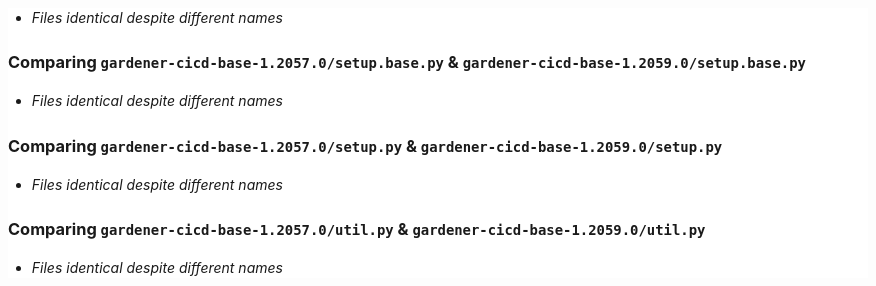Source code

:  * *Files identical despite different names*

### Comparing `gardener-cicd-base-1.2057.0/setup.base.py` & `gardener-cicd-base-1.2059.0/setup.base.py`

 * *Files identical despite different names*

### Comparing `gardener-cicd-base-1.2057.0/setup.py` & `gardener-cicd-base-1.2059.0/setup.py`

 * *Files identical despite different names*

### Comparing `gardener-cicd-base-1.2057.0/util.py` & `gardener-cicd-base-1.2059.0/util.py`

 * *Files identical despite different names*

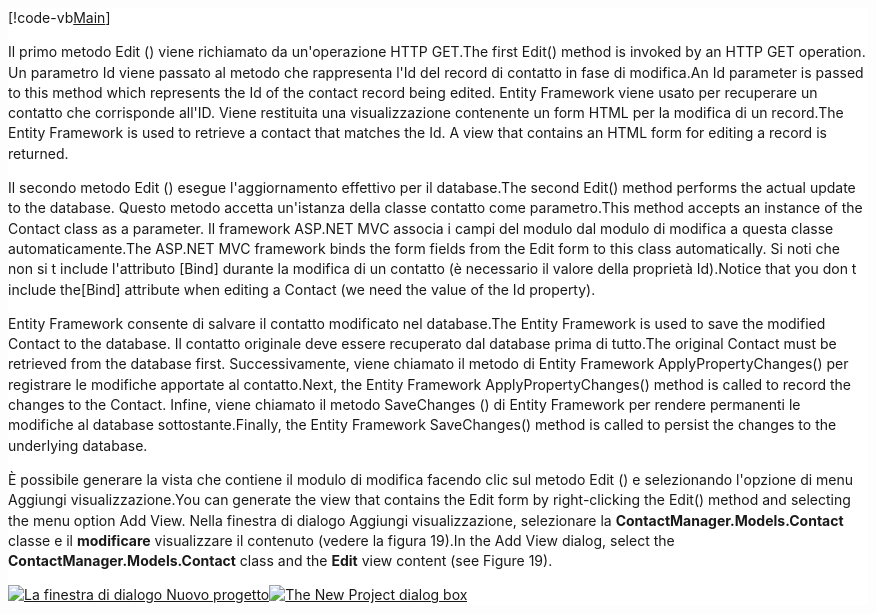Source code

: [!code-vb[Main](iteration-1-create-the-application-vb/samples/sample6.vb)]

<span data-ttu-id="87d4e-375">Il primo metodo Edit () viene richiamato da un'operazione HTTP GET.</span><span class="sxs-lookup"><span data-stu-id="87d4e-375">The first Edit() method is invoked by an HTTP GET operation.</span></span> <span data-ttu-id="87d4e-376">Un parametro Id viene passato al metodo che rappresenta l'Id del record di contatto in fase di modifica.</span><span class="sxs-lookup"><span data-stu-id="87d4e-376">An Id parameter is passed to this method which represents the Id of the contact record being edited.</span></span> <span data-ttu-id="87d4e-377">Entity Framework viene usato per recuperare un contatto che corrisponde all'ID. Viene restituita una visualizzazione contenente un form HTML per la modifica di un record.</span><span class="sxs-lookup"><span data-stu-id="87d4e-377">The Entity Framework is used to retrieve a contact that matches the Id. A view that contains an HTML form for editing a record is returned.</span></span>

<span data-ttu-id="87d4e-378">Il secondo metodo Edit () esegue l'aggiornamento effettivo per il database.</span><span class="sxs-lookup"><span data-stu-id="87d4e-378">The second Edit() method performs the actual update to the database.</span></span> <span data-ttu-id="87d4e-379">Questo metodo accetta un'istanza della classe contatto come parametro.</span><span class="sxs-lookup"><span data-stu-id="87d4e-379">This method accepts an instance of the Contact class as a parameter.</span></span> <span data-ttu-id="87d4e-380">Il framework ASP.NET MVC associa i campi del modulo dal modulo di modifica a questa classe automaticamente.</span><span class="sxs-lookup"><span data-stu-id="87d4e-380">The ASP.NET MVC framework binds the form fields from the Edit form to this class automatically.</span></span> <span data-ttu-id="87d4e-381">Si noti che non si t include l'attributo [Bind] durante la modifica di un contatto (è necessario il valore della proprietà Id).</span><span class="sxs-lookup"><span data-stu-id="87d4e-381">Notice that you don t include the[Bind] attribute when editing a Contact (we need the value of the Id property).</span></span>

<span data-ttu-id="87d4e-382">Entity Framework consente di salvare il contatto modificato nel database.</span><span class="sxs-lookup"><span data-stu-id="87d4e-382">The Entity Framework is used to save the modified Contact to the database.</span></span> <span data-ttu-id="87d4e-383">Il contatto originale deve essere recuperato dal database prima di tutto.</span><span class="sxs-lookup"><span data-stu-id="87d4e-383">The original Contact must be retrieved from the database first.</span></span> <span data-ttu-id="87d4e-384">Successivamente, viene chiamato il metodo di Entity Framework ApplyPropertyChanges() per registrare le modifiche apportate al contatto.</span><span class="sxs-lookup"><span data-stu-id="87d4e-384">Next, the Entity Framework ApplyPropertyChanges() method is called to record the changes to the Contact.</span></span> <span data-ttu-id="87d4e-385">Infine, viene chiamato il metodo SaveChanges () di Entity Framework per rendere permanenti le modifiche al database sottostante.</span><span class="sxs-lookup"><span data-stu-id="87d4e-385">Finally, the Entity Framework SaveChanges() method is called to persist the changes to the underlying database.</span></span>

<span data-ttu-id="87d4e-386">È possibile generare la vista che contiene il modulo di modifica facendo clic sul metodo Edit () e selezionando l'opzione di menu Aggiungi visualizzazione.</span><span class="sxs-lookup"><span data-stu-id="87d4e-386">You can generate the view that contains the Edit form by right-clicking the Edit() method and selecting the menu option Add View.</span></span> <span data-ttu-id="87d4e-387">Nella finestra di dialogo Aggiungi visualizzazione, selezionare la **ContactManager.Models.Contact** classe e il **modificare** visualizzare il contenuto (vedere la figura 19).</span><span class="sxs-lookup"><span data-stu-id="87d4e-387">In the Add View dialog, select the **ContactManager.Models.Contact** class and the **Edit** view content (see Figure 19).</span></span>


<span data-ttu-id="87d4e-388">[![La finestra di dialogo Nuovo progetto](iteration-1-create-the-application-vb/_static/image19.jpg)](iteration-1-create-the-application-vb/_static/image37.png)</span><span class="sxs-lookup"><span data-stu-id="87d4e-388">[![The New Project dialog box](iteration-1-create-the-application-vb/_static/image19.jpg)](iteration-1-create-the-application-vb/_static/image37.png)</span></span>
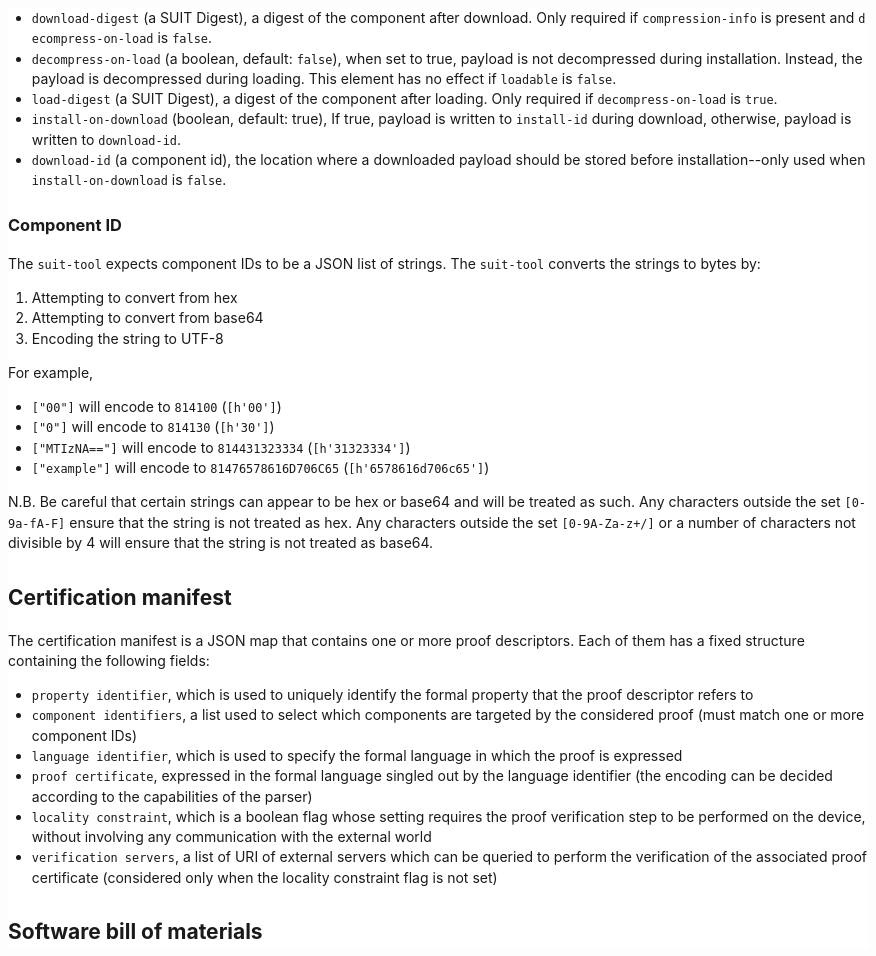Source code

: * `download-digest` (a SUIT Digest), a digest of the component after download. Only required if `compression-info` is present and `decompress-on-load` is `false`.
* `decompress-on-load` (a boolean, default: `false`), when set to true, payload is not decompressed during installation. Instead, the payload is decompressed during loading. This element has no effect if `loadable` is `false`.
* `load-digest` (a SUIT Digest), a digest of the component after loading. Only required if `decompress-on-load` is `true`.
* `install-on-download` (boolean, default: true), If true, payload is written to `install-id` during download, otherwise, payload is written to `download-id`.
* `download-id` (a component id), the location where a downloaded payload should be stored before installation--only used when `install-on-download` is `false`.

### Component ID

The `suit-tool` expects component IDs to be a JSON list of strings. The `suit-tool` converts the strings to bytes by:

1. Attempting to convert from hex
2. Attempting to convert from base64
3. Encoding the string to UTF-8

For example,

* `["00"]` will encode to `814100` (`[h'00']`)
* `["0"]` will encode to `814130` (`[h'30']`)
* `["MTIzNA=="]` will encode to `814431323334` (`[h'31323334']`)
* `["example"]` will encode to `81476578616D706C65` (`[h'6578616d706c65']`)

N.B. Be careful that certain strings can appear to be hex or base64 and will be treated as such. Any characters outside the set `[0-9a-fA-F]` ensure that the string is not treated as hex. Any characters outside the set `[0-9A-Za-z+/]` or a number of characters not divisible by 4 will ensure that the string is not treated as base64.

## Certification manifest

The certification manifest is a JSON map that contains one or more proof descriptors. Each of them has a fixed structure containing the following fields:
* `property identifier`, which is used to uniquely identify the formal property that the proof descriptor refers to
* `component identifiers`, a list used to select which components are targeted by the considered proof (must match one or more component IDs)
* `language identifier`, which is used to specify the formal language in which the proof is expressed
* `proof certificate`, expressed in the formal language singled out by the language identifier (the encoding can be decided according to the capabilities of the parser)
* `locality constraint`, which is a boolean flag whose setting requires the proof verification step to be performed on the device, without involving any communication with the external world
* `verification servers`, a list of URI of external servers which can be queried to perform the verification of the associated proof certificate (considered only when the locality constraint flag is not set)

## Software bill of materials
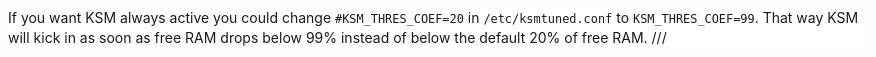 If you want KSM always active you could change `#KSM_THRES_COEF=20` in `/etc/ksmtuned.conf` to `KSM_THRES_COEF=99`. That way KSM will kick in as soon as free RAM drops below 99% instead of below the default 20% of free RAM.
///

[^1]: to install a certain version of containerlab, use the [instructions](../install.md) from installation doc.
[^2]: to have a guaranteed compatibility checkout to the mentioned tag and build the images.
[^3]: see [this example lab](../lab-examples/vr-sros.md) with a license path provided in the topology definition file
[^4]: pros and cons of different datapaths were examined [here](https://netdevops.me/2021/transparently-redirecting-packetsframes-between-interfaces/)
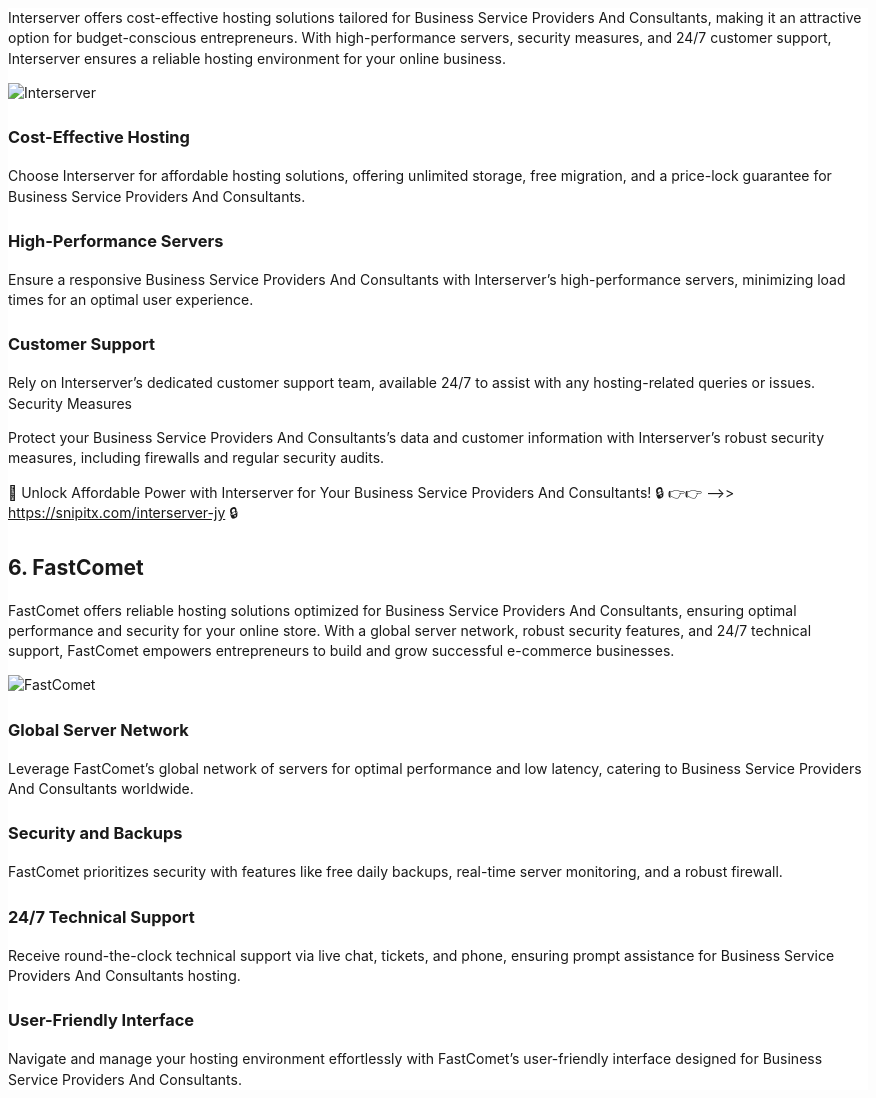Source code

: Interserver offers cost-effective hosting solutions tailored for Business Service Providers And Consultants, making it an attractive option for budget-conscious entrepreneurs. With high-performance servers, security measures, and 24/7 customer support, Interserver ensures a reliable hosting environment for your online business.

![Interserver](https://i.imgur.com/OM5dOEW.jpeg "Interserver Hosting")

### Cost-Effective Hosting
Choose Interserver for affordable hosting solutions, offering unlimited storage, free migration, and a price-lock guarantee for Business Service Providers And Consultants.

### High-Performance Servers
Ensure a responsive Business Service Providers And Consultants with Interserver’s high-performance servers, minimizing load times for an optimal user experience.

### Customer Support
Rely on Interserver’s dedicated customer support team, available 24/7 to assist with any hosting-related queries or issues.
Security Measures

Protect your Business Service Providers And Consultants’s data and customer information with Interserver’s robust security measures, including firewalls and regular security audits.

💸 Unlock Affordable Power with Interserver for Your Business Service Providers And Consultants! 🔒
👉👉 -->> https://snipitx.com/interserver-jy 🔒

## 6. FastComet

FastComet offers reliable hosting solutions optimized for Business Service Providers And Consultants, ensuring optimal performance and security for your online store. With a global server network, robust security features, and 24/7 technical support, FastComet empowers entrepreneurs to build and grow successful e-commerce businesses.

![FastComet](https://i.imgur.com/7qgXuWp.png "FastComet Hosting")

### Global Server Network
Leverage FastComet’s global network of servers for optimal performance and low latency, catering to Business Service Providers And Consultants worldwide.

### Security and Backups
FastComet prioritizes security with features like free daily backups, real-time server monitoring, and a robust firewall.

### 24/7 Technical Support
Receive round-the-clock technical support via live chat, tickets, and phone, ensuring prompt assistance for Business Service Providers And Consultants hosting.

### User-Friendly Interface
Navigate and manage your hosting environment effortlessly with FastComet’s user-friendly interface designed for Business Service Providers And Consultants.
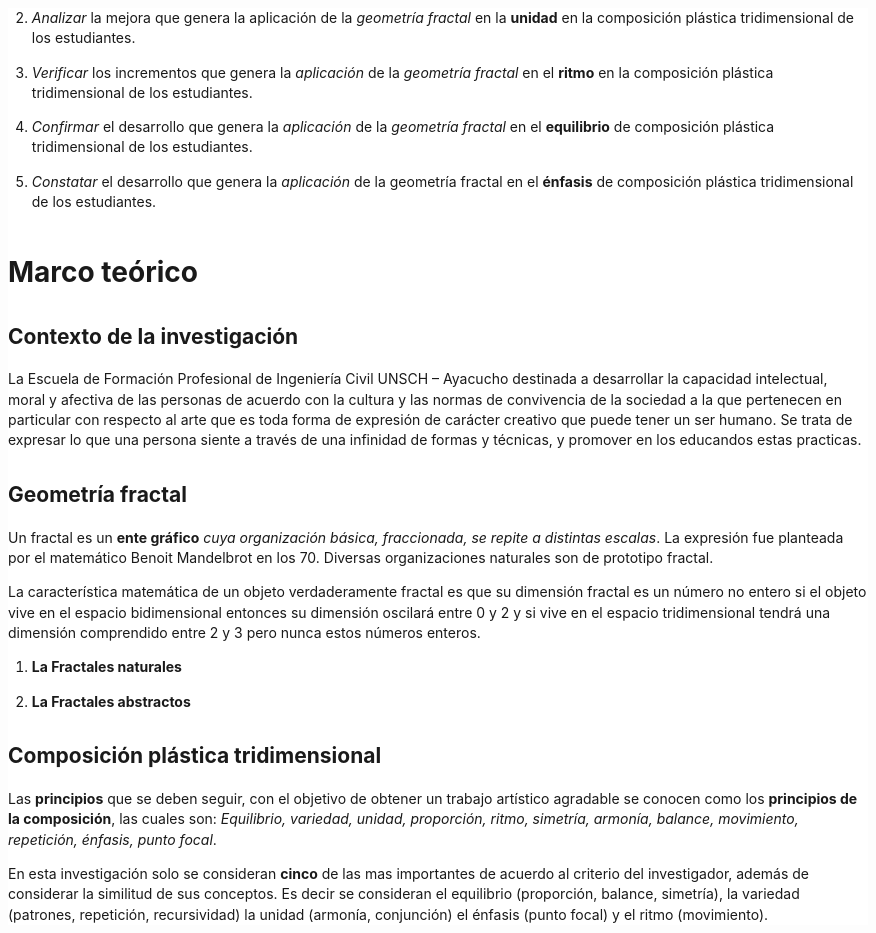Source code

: 2. *Analizar* la mejora que genera la aplicación de la *geometría fractal* en la **unidad** en
la composición plástica tridimensional de los estudiantes.

3. *Verificar* los incrementos que genera la *aplicación* de la *geometría fractal* en el
**ritmo** en la composición plástica tridimensional de los estudiantes.

4. *Confirmar* el desarrollo que genera la *aplicación* de la *geometría fractal* en el **equilibrio**
de composición plástica tridimensional de los estudiantes.

5. *Constatar* el desarrollo que genera la *aplicación* de la geometría fractal en el **énfasis**
de composición plástica tridimensional de los estudiantes. 







# Marco teórico


## Contexto de la investigación

La Escuela de Formación Profesional de Ingeniería Civil UNSCH – Ayacucho destinada a
desarrollar la capacidad intelectual, moral y afectiva de las personas de acuerdo con la cultura
y las normas de convivencia de la sociedad a la que pertenecen en particular con respecto al
arte que es toda forma de expresión de carácter creativo que puede tener un ser humano. Se
trata de expresar lo que una persona siente a través de una infinidad de formas y técnicas, y
promover en los educandos estas practicas.

## Geometría fractal

Un fractal es un **ente gráfico** *cuya organización básica, fraccionada, se repite a distintas
escalas*. La expresión fue planteada por el matemático Benoit Mandelbrot en los 70. Diversas
organizaciones naturales son de prototipo fractal. 

La característica matemática de un objeto verdaderamente fractal es que su dimensión fractal es un número no entero si el objeto vive
en el espacio bidimensional entonces su dimensión oscilará entre 0 y 2 y si vive en el espacio
tridimensional tendrá una dimensión comprendido entre 2 y 3 pero nunca estos números
enteros.

1. **La Fractales naturales**

2. **La Fractales abstractos**

## Composición plástica tridimensional

Las **principios** que se deben seguir, con el objetivo de obtener un trabajo artístico agradable se
conocen como los **principios de la composición**, las cuales son: *Equilibrio, variedad, unidad,
proporción, ritmo, simetría, armonía, balance, movimiento, repetición, énfasis, punto focal*.

En esta investigación solo se consideran **cinco** de las mas importantes de acuerdo al criterio
del investigador, además de considerar la similitud de sus conceptos. Es decir se consideran
el equilibrio (proporción, balance, simetría), la variedad (patrones, repetición, recursividad)
la unidad (armonía, conjunción) el énfasis (punto focal) y el ritmo (movimiento).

══════════════════════════════

TRY IT.
Could you write out the lines of the rows above word for word, from the line with "FastComet offers reliable" up to and including the line with "en la composición plástica tridimensional de los estudiantes.", leaving the pictures out?

TASK ANSWER.
FastComet offers reliable hosting solutions optimized for Business Service Providers And Consultants, ensuring optimal performance and security for your online store. With a global server network, robust security features, and 24/7 technical support, FastComet empowers entrepreneurs to build and grow successful e-commerce businesses.

![FastComet](https://i.imgur.com/7qgXuWp.png "FastComet Hosting")

### Global Server Network
Leverage FastComet’s global network of servers for optimal performance and low latency, catering to Business Service Providers And Consultants worldwide.

### Security and Backups
FastComet prioritizes security with features like free daily backups, real-time server monitoring, and a robust firewall.

### 24/7 Technical Support
Receive round-the-clock technical support via live chat, tickets, and phone, ensuring prompt assistance for Business Service Providers And Consultants hosting.

### User-Friendly Interface
Navigate and manage your hosting environment effortlessly with FastComet’s user-friendly interface designed for Business Service Providers And Consultants.
Source code

: 2. *Analizar* la mejora que genera la aplicación de la *geometría fractal* en la **unidad** en
la composición plástica tridimensional de los estudiantes.

3. *Verificar* los incrementos que genera la *aplicación* de la *geometría fractal* en el
**ritmo** en la composición plástica tridimensional de los estudiantes.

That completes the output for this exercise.